◆ EXTRACTED ENTRIES
◆ ◆ ◆
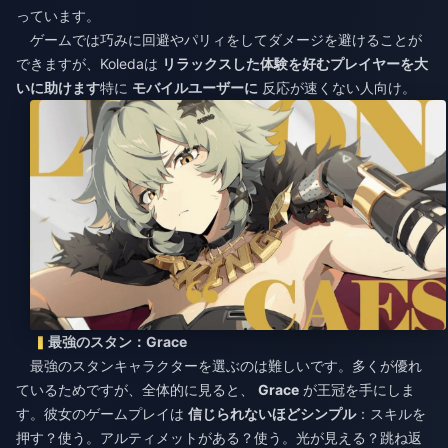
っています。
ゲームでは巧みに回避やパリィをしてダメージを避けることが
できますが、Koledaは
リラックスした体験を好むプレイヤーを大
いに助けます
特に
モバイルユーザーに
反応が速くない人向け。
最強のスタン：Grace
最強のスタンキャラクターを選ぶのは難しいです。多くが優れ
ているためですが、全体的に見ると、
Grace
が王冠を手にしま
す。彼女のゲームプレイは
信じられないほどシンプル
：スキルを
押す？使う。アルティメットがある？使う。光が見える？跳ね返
◆ ◆ ◆
◆ INSTRUCTIONS FOR THE TASK
Find the line that contains "リラックスした体験を好むプレイヤーを大" in the listing above. Retype it and every line after it up to the last, exactly, and nothing else.

◆ WRITTEN REPLY
リラックスした体験を好むプレイヤーを大
いに助けます
特に
モバイルユーザーに
反応が速くない人向け。
最強のスタン：Grace
最強のスタンキャラクターを選ぶのは難しいです。多くが優れ
ているためですが、全体的に見ると、
Grace
が王冠を手にしま
す。彼女のゲームプレイは
信じられないほどシンプル
：スキルを
押す？使う。アルティメットがある？使う。光が見える？跳ね返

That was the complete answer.